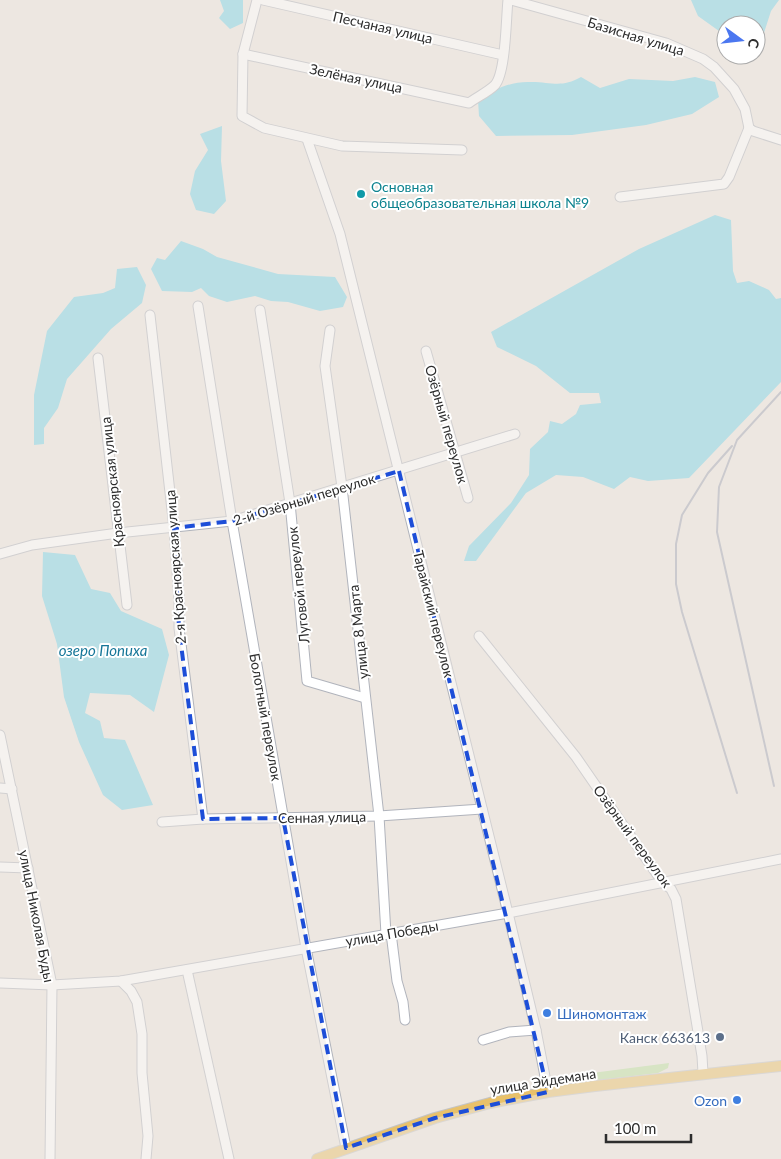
<svg xmlns="http://www.w3.org/2000/svg" width="781" height="1159" font-family="Lato,sans-serif">
<rect width="100%" height="100%" fill="#ede7e1"/>
<!-- green -->
<path fill="#bce0a1" d="M669 1063 668 1068 658 1073 599 1080 594 1077 592 1073Z"/>
<!-- water -->
<g fill="#7bd4e8">
<path d="M220 0H243V23L230 29 219 18 224 11Z"/>
<path d="M691 0H779L771 11 762 39 756 40V25H726V36L698 16Z"/>
<path d="M581 77 600 88 629 79 673 81 695 77 715 82 719 97 692 114 646 125 572 135 496 136 479 116 478 100C494 90 508 82 528 82 550 81 560 89 581 77Z"/>
<path d="M222 126 221 161 226 201 214 214 196 210 190 194 195 171 208 150 200 134Z"/>
<path d="M715 215 731 220 733 271 737 283 749 281 769 290 776 299 781 298V382L689 478 648 481 630 477 614 489 583 477 556 475 526 493 476 561H464L469 546 511 503 529 475 530 449 548 432 550 421 562 424 576 414 580 405 601 403 599 393H570L536 366 497 347 491 332 639 249Z"/>
<path d="M181 241 203 249 217 257 278 274 335 277 347 297 343 307 320 311 288 302 271 301 255 296 227 302 209 296 201 288 192 292 162 291 151 269 157 258 165 260Z"/>
<path d="M137 267 146 285 142 303 111 329 67 379 58 408 44 428V444L34 445V395L47 331 74 297 103 293 115 288 117 269Z"/>
<path d="M43 552 75 555 91 589 110 593 121 611 162 629 169 655 154 712 130 695 90 693 85 713 100 721 104 738 125 740 153 805 122 810 103 795 79 742 64 697 57 644 42 596Z"/>
</g>
<g fill="none" stroke-linecap="round" stroke-linejoin="round">
<!-- minor casing -->
<g stroke="#b1b4bc" stroke-width="11">
<g id="minor">
<path d="M257 0 243 54 242 116 264 128 342 146 462 150"/>
<path d="M263 0 503 55"/>
<path d="M511 0 666 43 703 59 714 67 734 89 745 109 749 128 753 131 781 140"/>
<path d="M243 54 469 103C477 97 488 92 495 85 506 72 506 18 508 0"/>
<path d="M307 139 340 234 508 913 536 1030 548 1092"/>
<path d="M620 197 724 184 729 177 749 128"/>
<path d="M198 306 232 521 306 948 346 1148"/>
<path d="M260 310 290 503 307 681 365 698"/>
<path d="M150 315 174 528 179 600V628L203 819"/>
<path d="M330 330 325 366 342 487 379 816 386 934"/>
<path d="M426 351 468 498"/>
<path d="M98 358 127 605"/>
<path d="M0 554 32 545 118 533 232 521 515 434"/>
<path d="M479 636 576 757 663 883 671 889 676 899 702 1056 703 1073"/>
<path d="M0 735 52 985 50 1159"/>
<path d="M0 788 12 789"/>
<path d="M162 822 203 819 379 816 482 809"/>
<path d="M0 867 28 868"/>
<path d="M391 933 397 981 403 1002 405 1020"/>
<path d="M187 970 229 1159"/>
<path d="M121 981 131 991 137 1002 142 1034V1073L148 1136 146 1159"/>
<path d="M0 983 52 985 121 981 508 913 781 859"/>
<path d="M483 1040 509 1032 536 1030"/>
</g>
</g>
<!-- major casing -->
<g stroke="#c4c4c4" stroke-width="12">
<path id="major" d="M317 1159 435 1118 490 1103 548 1092 595 1086 781 1066"/>
</g>
<!-- minor -->
<use href="#minor" stroke="#fff" stroke-width="9"/>
<!-- major -->
<use href="#major" stroke="#e9c16a" stroke-width="10"/>
<!-- rail -->
<g stroke="#a3a7b6" stroke-width="2">
<path d="M732 446 708 473 682 515 676 544V584L682 612 737 793"/>
<path d="M774 786 717 532 719 487 737 440 781 392"/>
</g>
</g>
<!-- marked area -->
<path d="M0 0H781V1159H0ZM399 471 548 1092 435 1118 346 1148 283 818 203 819 179 628 174 528 232 521Z" fill="#ede7e1" fill-opacity=".55" fill-rule="evenodd"/>
<path fill="none" stroke="#1d4ed8" stroke-width="4" stroke-dasharray="10 6" stroke-linejoin="round" d="M399 471 548 1092 435 1118 346 1148 283 818 203 819 179 628 174 528 232 521Z"/>
<!-- markers -->
<circle fill="#0f9aa8" stroke="#fff" stroke-width="2" cx="361" cy="194" r="5"/>
<g fill="#3f7fe0" stroke="#fff" stroke-width="2">
<circle cx="547" cy="1013" r="5"/>
<circle cx="737" cy="1100" r="5"/>
</g>
<circle fill="#5c6f8a" stroke="#fff" stroke-width="2" cx="720" cy="1037" r="5"/>
<g text-anchor="middle" dominant-baseline="central" stroke-width="4" stroke-linejoin="round" paint-order="stroke">
<!-- street labels -->
<g font-size="14" fill="#2d2d2d" stroke="#fff">
<text transform="translate(383 27) rotate(13)">Песчаная улица</text>
<text transform="translate(636 36) rotate(17)">Базисная улица</text>
<text transform="translate(356 78) rotate(12)">Зелёная улица</text>
<text transform="translate(447 424) rotate(74)">Озёрный переулок</text>
<text transform="translate(112 482) rotate(-96)">Красноярская улица</text>
<text transform="translate(304 499) rotate(-17)">2-й Озёрный переулок</text>
<text transform="translate(175 567) rotate(-94)">2-я Красноярская улица</text>
<text transform="translate(298 585) rotate(-96)">Луговой переулок</text>
<text transform="translate(434 614) rotate(76)">Тарайский переулок</text>
<text transform="translate(358 632) rotate(-96)">улица 8 Марта</text>
<text transform="translate(266 717) rotate(80)">Болотный переулок</text>
<text transform="translate(322 817) rotate(-1)">Сенная улица</text>
<text transform="translate(633 836) rotate(54)">Озёрный переулок</text>
<text transform="translate(37 916) rotate(79)">улица Николая Буды</text>
<text transform="translate(392 933) rotate(-10)">улица Победы</text>
<text transform="translate(543 1081) rotate(-9)">улица Эйдемана</text>
</g>
<!-- culture labels -->
<g font-size="14" fill="#0d838f" stroke="#fff" text-anchor="start">
<text x="371" y="186">Основная<tspan x="371" dy="16">общеобразовательная школа №9</tspan></text>
</g>
<!-- shop labels -->
<g font-size="14" fill="#366cbe" stroke="#fff" text-anchor="start">
<text x="557" y="1013">Шиномонтаж</text>
<text x="727" y="1100" text-anchor="end">Ozon</text>
</g>
<!-- service labels -->
<g font-size="14" fill="#4e5e75" stroke="#fff" text-anchor="end">
<text x="710" y="1037">Канск 663613</text>
</g>
<!-- water labels -->
<g font-size="15" font-style="italic" fill="#167698" stroke="#fff">
<text x="103" y="650">озеро Попиха</text>
</g>
</g>
<!-- north arrow -->
<g transform="translate(741 40) rotate(105)"><circle r="24" fill="#ffffff" stroke="#ababab"/>
<path d="M0-4L9 19L0 12L-9 19Z" fill="#4b77f0"/>
<text y="-8" font-size="14" font-weight="bold" text-anchor="middle" fill="#2d2d2d">С</text>
</g>
<!-- scale -->
<path d="M606 1134v8h85v-8" fill="none" stroke="#2d2d2d" stroke-width="2.5"/>
<text x="614" y="1134" font-size="15" fill="#2d2d2d" stroke="#ffffff" stroke-width="4" paint-order="stroke">100 m</text>
</svg>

--

_Exercise description_
Give back precisely the lines above that start at the line containing "126 221 161" and end at the line containing "267 146 285", inclusive. No other lines belong in the output.

_Result for this task_
<path d="M222 126 221 161 226 201 214 214 196 210 190 194 195 171 208 150 200 134Z"/>
<path d="M715 215 731 220 733 271 737 283 749 281 769 290 776 299 781 298V382L689 478 648 481 630 477 614 489 583 477 556 475 526 493 476 561H464L469 546 511 503 529 475 530 449 548 432 550 421 562 424 576 414 580 405 601 403 599 393H570L536 366 497 347 491 332 639 249Z"/>
<path d="M181 241 203 249 217 257 278 274 335 277 347 297 343 307 320 311 288 302 271 301 255 296 227 302 209 296 201 288 192 292 162 291 151 269 157 258 165 260Z"/>
<path d="M137 267 146 285 142 303 111 329 67 379 58 408 44 428V444L34 445V395L47 331 74 297 103 293 115 288 117 269Z"/>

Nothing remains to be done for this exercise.